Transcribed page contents
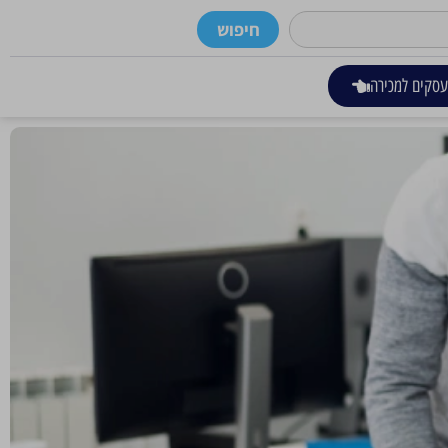
חיפוש
סקים למכירה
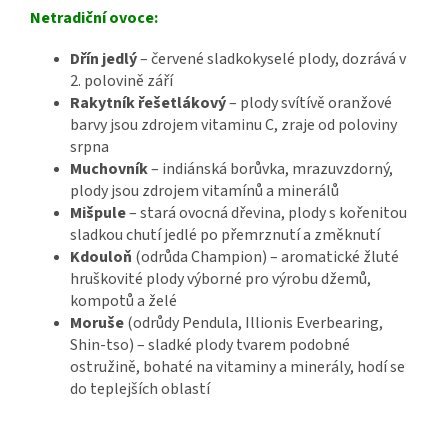
Netradiční ovoce:
Dřín jedlý
– červené sladkokyselé plody, dozrává v
2. polovině září
Rakytník řešetlákový
– plody svítívě oranžové
barvy jsou zdrojem vitaminu C, zraje od poloviny
srpna
Muchovník
– indiánská borůvka, mrazuvzdorný,
plody jsou zdrojem vitamínů a minerálů
Mišpule
– stará ovocná dřevina, plody s kořenitou
sladkou chutí jedlé po přemrznutí a změknutí
Kdouloň
(odrůda Champion) – aromatické žluté
hruškovité plody výborné pro výrobu džemů,
kompotů a želé
Moruše
(odrůdy Pendula, Illionis Everbearing,
Shin-tso) – sladké plody tvarem podobné
ostružině, bohaté na vitaminy a minerály, hodí se
do teplejších oblastí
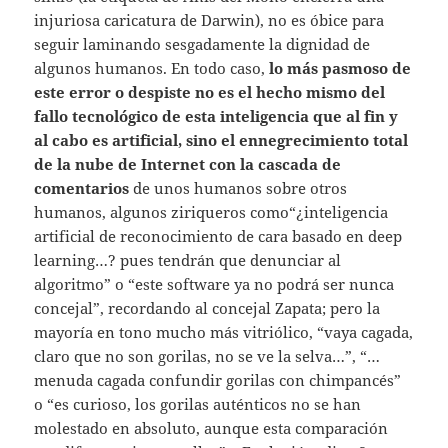
injuriosa caricatura de Darwin), no es óbice para
seguir laminando sesgadamente la dignidad de
algunos humanos. En todo caso,
lo más pasmoso de
este error o despiste no es el hecho mismo del
fallo tecnológico de esta inteligencia que al fin y
al cabo es artificial, sino el ennegrecimiento total
de la nube de Internet con la cascada de
comentarios
de unos humanos sobre otros
humanos, algunos ziriqueros como“¿inteligencia
artificial de reconocimiento de cara basado en deep
learning…? pues tendrán que denunciar al
algoritmo” o “este software ya no podrá ser nunca
concejal”, recordando al concejal Zapata; pero la
mayoría en tono mucho más vitriólico, “vaya cagada,
claro que no son gorilas, no se ve la selva…”, “…
menuda cagada confundir gorilas con chimpancés”
o “es curioso, los gorilas auténticos no se han
molestado en absoluto, aunque esta comparación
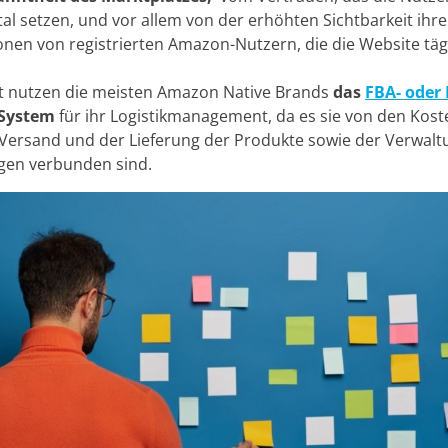
al setzen, und vor allem von der erhöhten Sichtbarkeit ihr
e verwenden wir Cookies:
ionen von registrierten Amazon-Nutzern, die die Website täg
wir eigene und Drittanbieter-Cookies und/oder ähnliche Te
t nutzen die meisten Amazon Native Brands
das
FBA- oder 
 und aufzeichnen, während Sie im Web surfen. Der Zweck di
System
für ihr Logistikmanagement, da es sie von den Koste
vielfältig sein, von der Verbesserung Ihrer Erfahrung auf d
Versand und der Lieferung der Produkte sowie der Verwalt
Ihrer Sprache oder Empfehlung anderer interessanter Inhalte
en verbunden sind.
zer beim Zugriff auf private Bereiche der Website. Sie könne
zeigen über Werbeplattformen wie
Google Ads
und andere 
ookies akzeptieren, indem Sie auf die Schaltfläche "Akzeptier
en " konfigurieren oder ihre Verwendung ablehnen, indem Si
 klicken. Informationen zu den verschiedenen von uns verw
ressum, unserer Datenschutzrichtlinie und unseren Co
Ablehnen
Cook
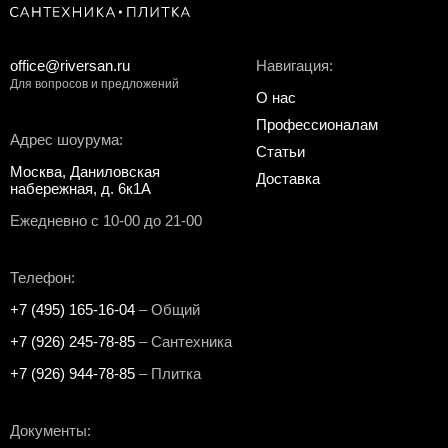
office@riversan.ru
Навигация:
Для вопросов и предложений
О нас
Профессионалам
Адрес шоурума:
Статьи
Москва, Даниловская
Доставка
набережная, д. 6к1А
Ежедневно с 10-00 до 21-00
Телефон:
+7 (495) 165-16-04
– Общий
+7 (926) 245-78-85
– Сантехника
+7 (926) 944-78-85
– Плитка
Документы:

**What the exercise asks**
Repeat exactly the lines from the start of the entries down to the line with "claro que no", keeping both ends but none of the pictures.

**Result of this exercise**
חיפוש
סקים למכירה
Netradiční ovoce:
Dřín jedlý
– červené sladkokyselé plody, dozrává v
2. polovině září
Rakytník řešetlákový
– plody svítívě oranžové
barvy jsou zdrojem vitaminu C, zraje od poloviny
srpna
Muchovník
– indiánská borůvka, mrazuvzdorný,
plody jsou zdrojem vitamínů a minerálů
Mišpule
– stará ovocná dřevina, plody s kořenitou
sladkou chutí jedlé po přemrznutí a změknutí
Kdouloň
(odrůda Champion) – aromatické žluté
hruškovité plody výborné pro výrobu džemů,
kompotů a želé
Moruše
(odrůdy Pendula, Illionis Everbearing,
Shin-tso) – sladké plody tvarem podobné
ostružině, bohaté na vitaminy a minerály, hodí se
do teplejších oblastí
injuriosa caricatura de Darwin), no es óbice para
seguir laminando sesgadamente la dignidad de
algunos humanos. En todo caso,
lo más pasmoso de
este error o despiste no es el hecho mismo del
fallo tecnológico de esta inteligencia que al fin y
al cabo es artificial, sino el ennegrecimiento total
de la nube de Internet con la cascada de
comentarios
de unos humanos sobre otros
humanos, algunos ziriqueros como“¿inteligencia
artificial de reconocimiento de cara basado en deep
learning…? pues tendrán que denunciar al
algoritmo” o “este software ya no podrá ser nunca
concejal”, recordando al concejal Zapata; pero la
mayoría en tono mucho más vitriólico, “vaya cagada,
claro que no son gorilas, no se ve la selva…”, “…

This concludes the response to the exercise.